Start of SOURCE DOCUMENT

The research group as a space to develop new toolkits for education
During the two-year research, Grunwald and Cornel created a Dialogue Toolbox with different playful tools that support facilitators in initiating and leading a dialogue between staff and students. They experimented with these tools both within KABK communities, as well as in different European art institutes.
They also each wrote a position paper in which they introduced their different perspectives on how to encourage students to bring their opinions or perspectives on different subjects into the classroom. Lastly, the participation in the POK group gave them the chance to re-develop, redefine, and compare the methods in which they had previously created the ‘Big Dialogues’. It led them to diversify the methods and forms of dialogue as a result of having studied even more theoretical and practical documents from sources such as literature, art, art history and didactics.
Their research has shed more light on an aspect of international art education that is underexposed, including at KABK—one that is critical to fostering social safety, trust, and inclusion in education generally and art education specifically.
While Grünwald has seen significant progress in raising awareness about these issues in her own department, there is still a lot of work to be done. Language sensitivity and the recognition of linguistic diversity are key to realising more equitable and effective educational environments. As she continues to develop her research around this subject, hopefully also with and within other institutions in the Netherlands and abroad, she will remain committed to promoting greater understanding between students and tutors, ensuring that all voices are heard and respected, regardless of their linguistic background. She aims to keep this subject on the agenda of the tutors and work towards a language toolkit.
My time in the POK research group has expanded my knowledge on an aspect of international art education that is underexposed, including at KABK —one that is critical to fostering social safety, trust, and inclusion in our art education.

End of SOURCE DOCUMENT

ABOUT THIS TASK: Reproduce word for word the part of the research group text between "My time in the" and "our art education.", inclusive.

Start of THE DATA

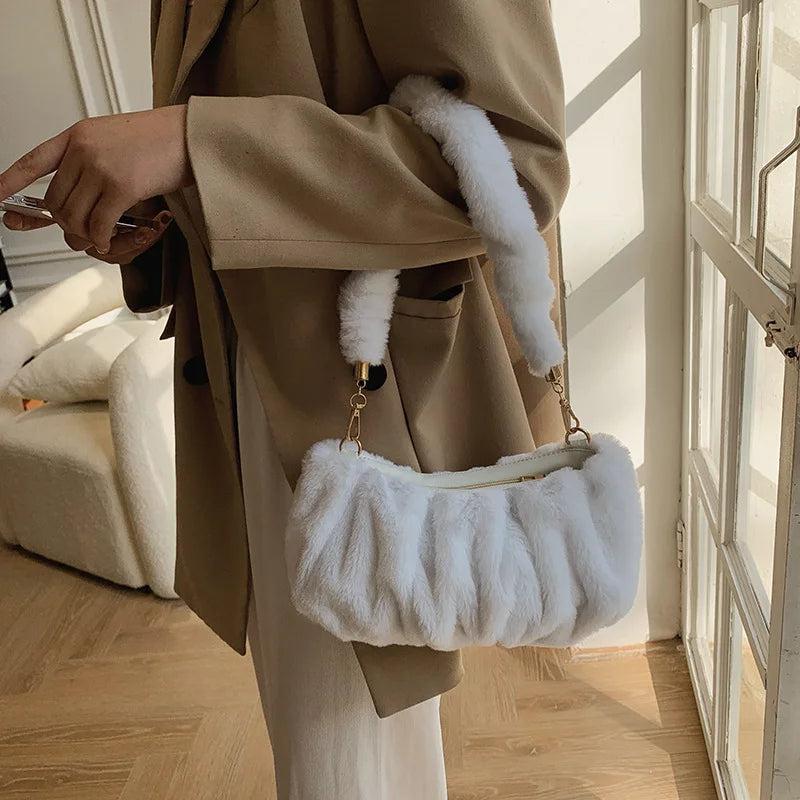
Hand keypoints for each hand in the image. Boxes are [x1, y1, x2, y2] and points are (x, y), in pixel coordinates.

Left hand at [0, 105, 191, 253]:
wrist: (190, 136)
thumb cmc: (162, 141)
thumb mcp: (117, 141)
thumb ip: (93, 162)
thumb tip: (81, 195)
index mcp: (79, 136)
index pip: (34, 161)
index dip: (10, 182)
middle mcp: (83, 150)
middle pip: (56, 201)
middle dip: (66, 224)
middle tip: (84, 233)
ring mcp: (101, 168)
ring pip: (74, 217)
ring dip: (86, 235)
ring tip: (100, 238)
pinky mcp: (122, 187)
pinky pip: (99, 225)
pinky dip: (103, 239)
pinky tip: (110, 241)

End of THE DATA

ANSWER FOR THE TASK:
My time in the POK research group has expanded my knowledge on an aspect of international art education that is underexposed, including at KABK —one that is critical to fostering social safety, trust, and inclusion in our art education.